March 25, 2006

Two of a kind

March 25th, 2006 | Considered to be Creative Writing

Formal occasions always created a little bit of spite within me, and every occasion I attended only happened because someone diligently convinced me that my appearance there would be beneficial and good. “We’d love to see you there, you know how influential you can be, you hold a lot of power at times and there’s no better way to get our message across than through you,” they’d always tell me. Yeah, I was well aware that they were using me for the most part, treating me as their ticket to success. I had power, voice, and probably one of the finest abilities to be very convincing with the greatest of ease than anyone has ever known.

That and the fact everyone enjoys a highly successful writer.

Of course, I submit to their request and turn up every time that they ask me to, always wearing a dress that many women can do nothing more than envy and compliment me on, out of fear that I might dislike them. These women know when to keep their opinions to themselves, or at least, their husbands know how to keep these women in line. One wrong word to the right person and their husbands could be losing fortunes; wealth and self loathing wives never really did mix, especially at functions which mattered largely. Mind you, what those women could say about me would hardly be of a concern, especially considering that my means of income are, dare I say, more creative and justified than their own.

They are societies finest though and the idea that being lazy covers sitting at home daily whilst maids clean a house isn’t particularly in their field of knowledge. To them, anyone who isn’t married to a wealthy man and has no job is automatically lazy. Hand these women a mop, and they would ask you what it’s for and how to use it. Still, these functions made excellent means of obtaining copious amounts of wine, usually rather vintage drops, also. Who am I to turn down great wine and a bit of a laugh if all it asks of me is to talk about something I care little about, wear a beautiful gown and look like a high-society lady for one night?

‘Seems odd of you to be here,’ said a smooth voice, as I stared into the glass of wine, swirling it. I saw his reflection in the dark red liquid, and I looked up to see a well represented man dressed in the finest suit money could by, with his hair slicked back neatly. Regardless of whether this man earned a penny or not, he had the ability to make anyone believe he was worth billions, just by appearance alone. Usually I am one full of words, able to respond quickly to anything, but he left me breathless for a few moments. I bought some time by sipping on the wine, before finally replying, ‘Doesn’t seem that odd at all, I’m always at these stupid fucking places. Do you even know who I am?’

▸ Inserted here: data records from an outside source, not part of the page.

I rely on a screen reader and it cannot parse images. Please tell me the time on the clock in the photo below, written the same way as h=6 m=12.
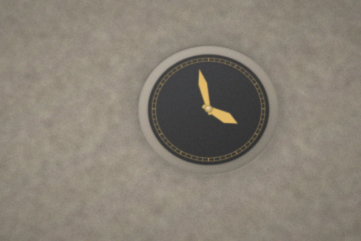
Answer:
h=3 m=58
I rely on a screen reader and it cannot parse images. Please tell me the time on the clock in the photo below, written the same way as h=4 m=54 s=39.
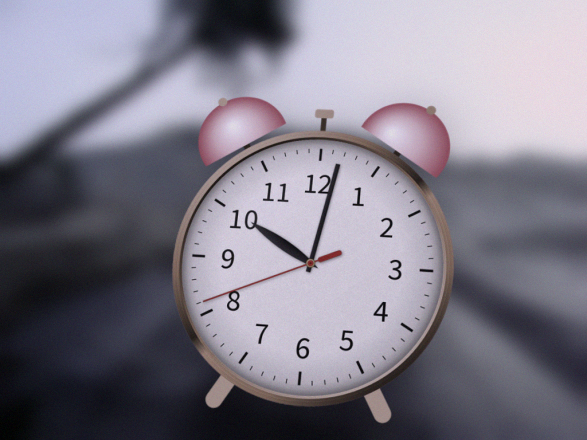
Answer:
h=10 m=1 s=41
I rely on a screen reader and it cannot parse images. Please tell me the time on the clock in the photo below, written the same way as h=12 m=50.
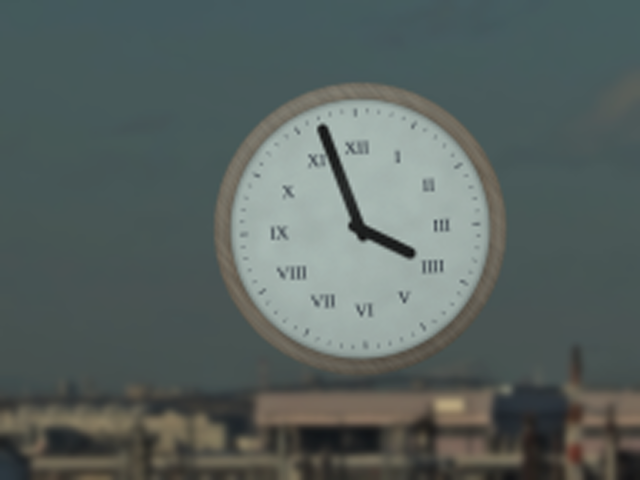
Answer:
h=3 m=57
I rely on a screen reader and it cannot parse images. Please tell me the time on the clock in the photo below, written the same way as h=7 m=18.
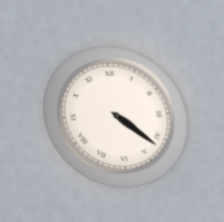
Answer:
h=4 m=22
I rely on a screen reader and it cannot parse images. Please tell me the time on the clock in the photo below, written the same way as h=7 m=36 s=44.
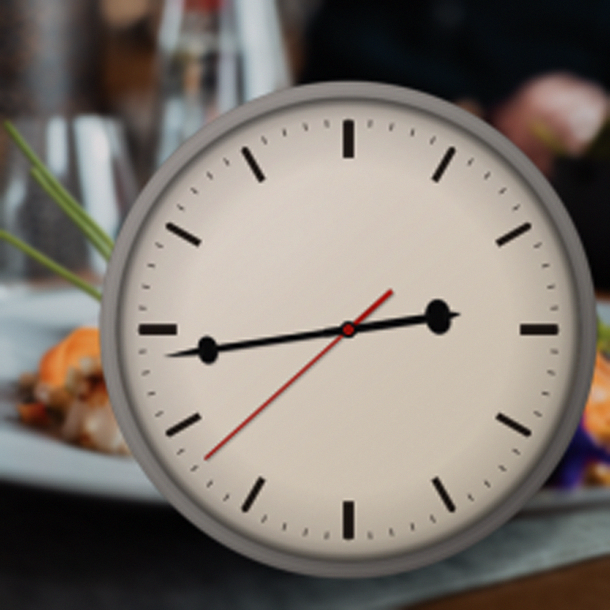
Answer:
h=2 m=43 s=38
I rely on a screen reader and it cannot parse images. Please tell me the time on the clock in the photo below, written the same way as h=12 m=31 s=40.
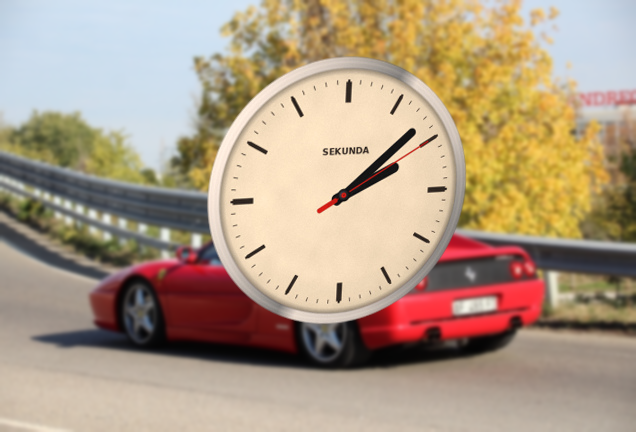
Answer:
h=2 m=8 s=10
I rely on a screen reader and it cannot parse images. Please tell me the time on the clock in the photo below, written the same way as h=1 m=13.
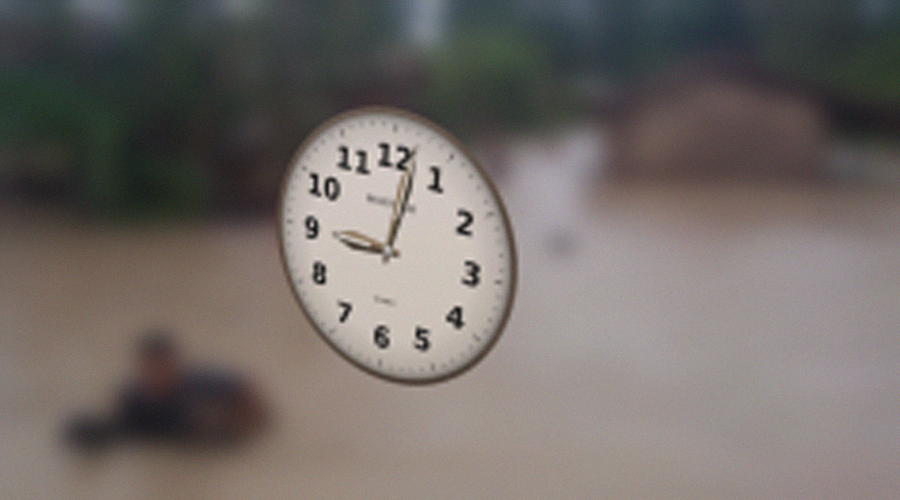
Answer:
h=9 m=2
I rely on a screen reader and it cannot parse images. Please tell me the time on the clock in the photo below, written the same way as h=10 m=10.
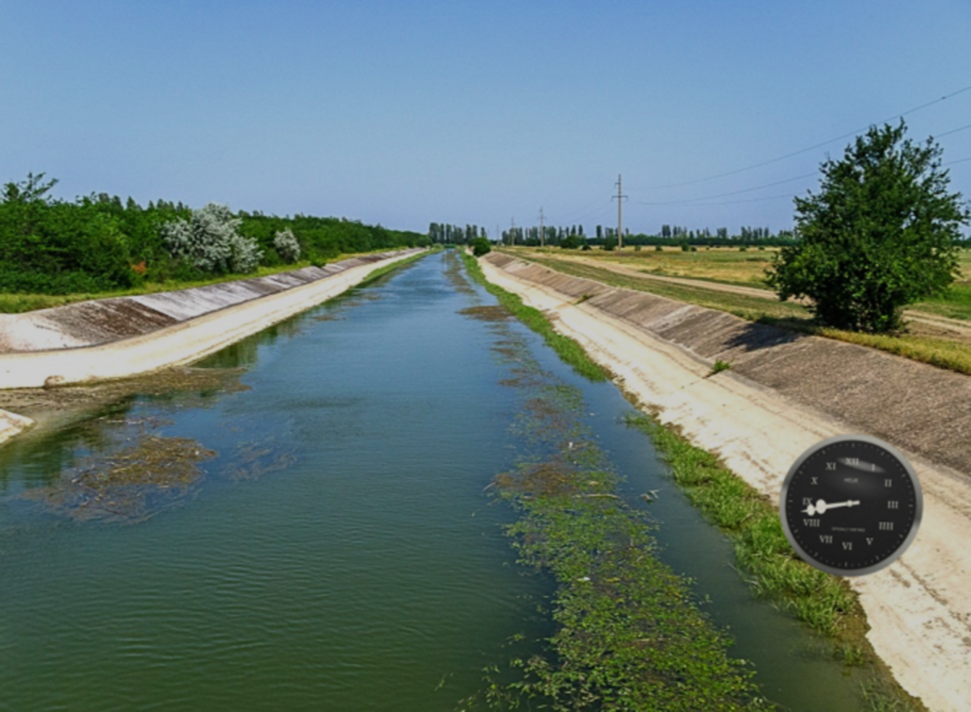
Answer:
h=8 m=43
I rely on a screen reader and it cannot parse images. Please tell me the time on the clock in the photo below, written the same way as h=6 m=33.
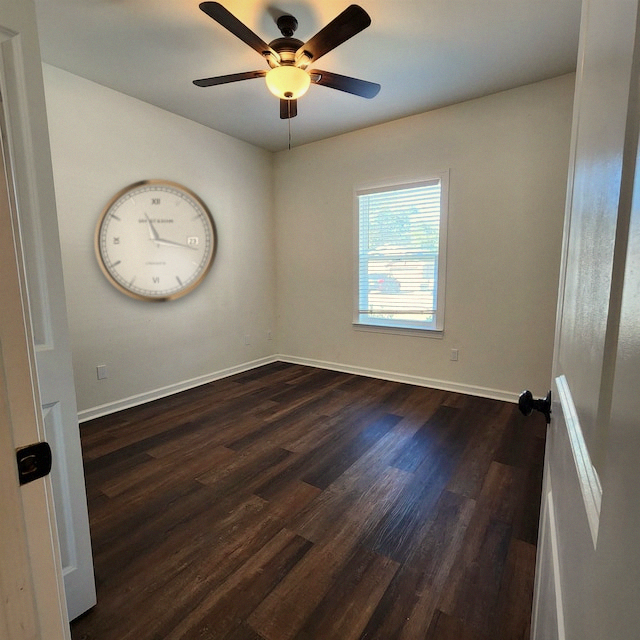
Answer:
h=11 m=17
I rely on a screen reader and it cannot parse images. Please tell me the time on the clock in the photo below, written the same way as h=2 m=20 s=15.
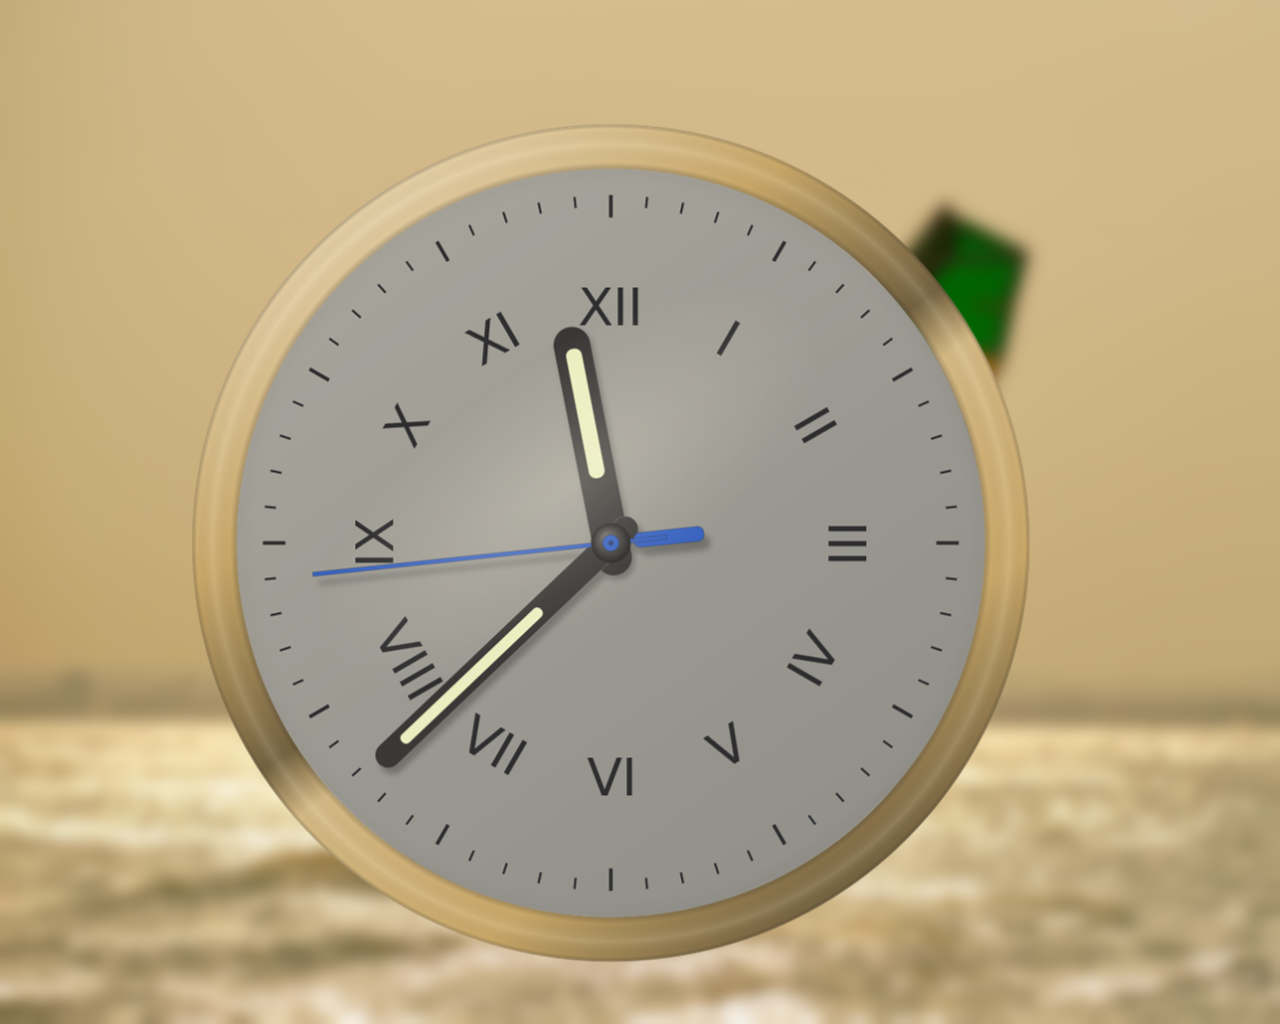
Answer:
h=11 m=37 s=44
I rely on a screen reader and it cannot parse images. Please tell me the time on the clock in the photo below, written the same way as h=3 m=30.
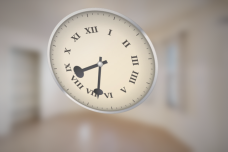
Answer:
h=8 m=33
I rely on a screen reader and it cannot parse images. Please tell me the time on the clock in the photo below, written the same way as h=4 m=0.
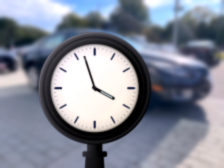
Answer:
h=3 m=57
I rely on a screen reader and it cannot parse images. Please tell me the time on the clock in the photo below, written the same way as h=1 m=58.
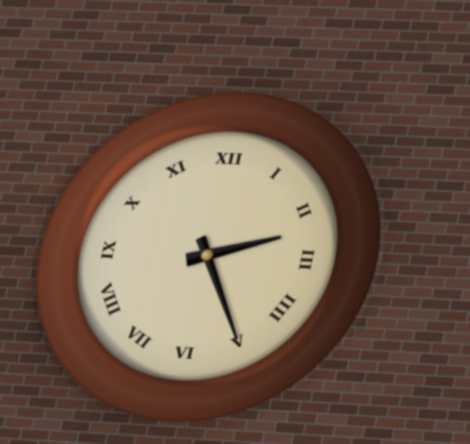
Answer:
h=2 m=25
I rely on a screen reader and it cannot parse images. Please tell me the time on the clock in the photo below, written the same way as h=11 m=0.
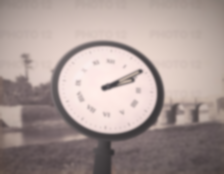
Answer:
h=2 m=9
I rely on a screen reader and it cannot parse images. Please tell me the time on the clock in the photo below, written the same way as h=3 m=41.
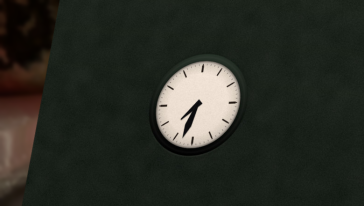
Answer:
h=7 m=33
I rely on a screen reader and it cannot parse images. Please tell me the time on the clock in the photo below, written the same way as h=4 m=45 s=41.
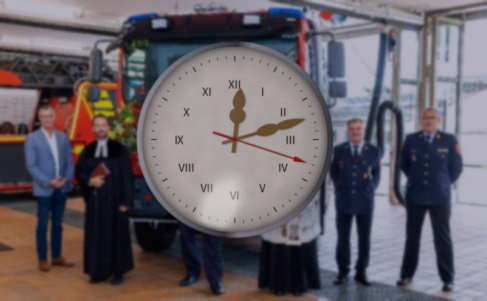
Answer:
h=12 m=12 s=18
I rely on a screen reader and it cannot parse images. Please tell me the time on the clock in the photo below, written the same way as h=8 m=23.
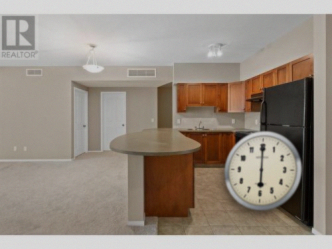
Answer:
h=6 m=0
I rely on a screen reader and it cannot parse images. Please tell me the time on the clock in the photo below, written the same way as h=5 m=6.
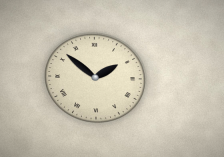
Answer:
h=1 m=52
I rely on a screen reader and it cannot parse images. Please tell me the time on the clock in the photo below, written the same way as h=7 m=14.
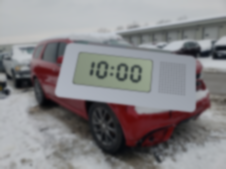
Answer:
h=10 m=0
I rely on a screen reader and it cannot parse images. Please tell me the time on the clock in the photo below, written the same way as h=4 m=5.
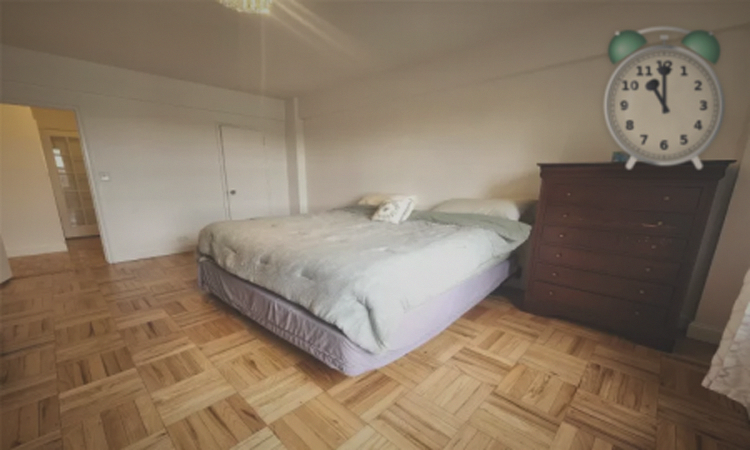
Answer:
h=11 m=0
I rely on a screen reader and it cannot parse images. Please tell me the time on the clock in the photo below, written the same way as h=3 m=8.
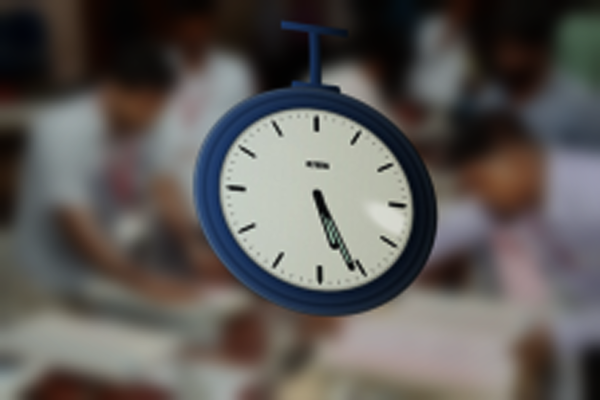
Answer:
h=5 m=26
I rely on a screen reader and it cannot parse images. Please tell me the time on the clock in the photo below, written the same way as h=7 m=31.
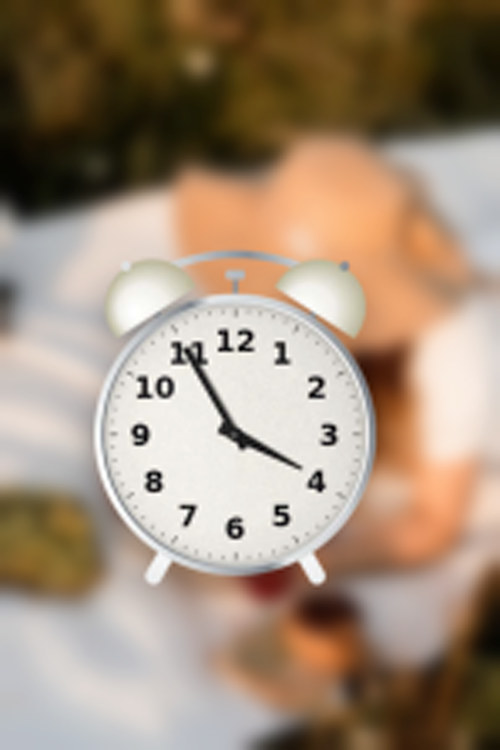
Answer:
h=3 m=55
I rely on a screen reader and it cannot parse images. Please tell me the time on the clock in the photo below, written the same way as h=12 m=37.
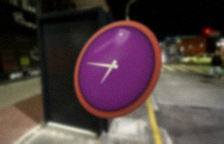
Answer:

He nodded as smoothly as he spoke, as flawlessly as his appearance before he held out his hand, silently requesting a dance. ‘It seems odd of you to be here,’ he reiterated, ‘in that dress, with that hair and that overall look.’ He was right; the dress is uncharacteristic of me but necessary to fit in with the sea of women who think designer means power, knowledge, ability and status. We made our way to the centre of the room saying very little to each other, yet we held the other abnormally close, our hands seemed to do the talking. It felt as though everything that could ever be told about him could be read with his touch.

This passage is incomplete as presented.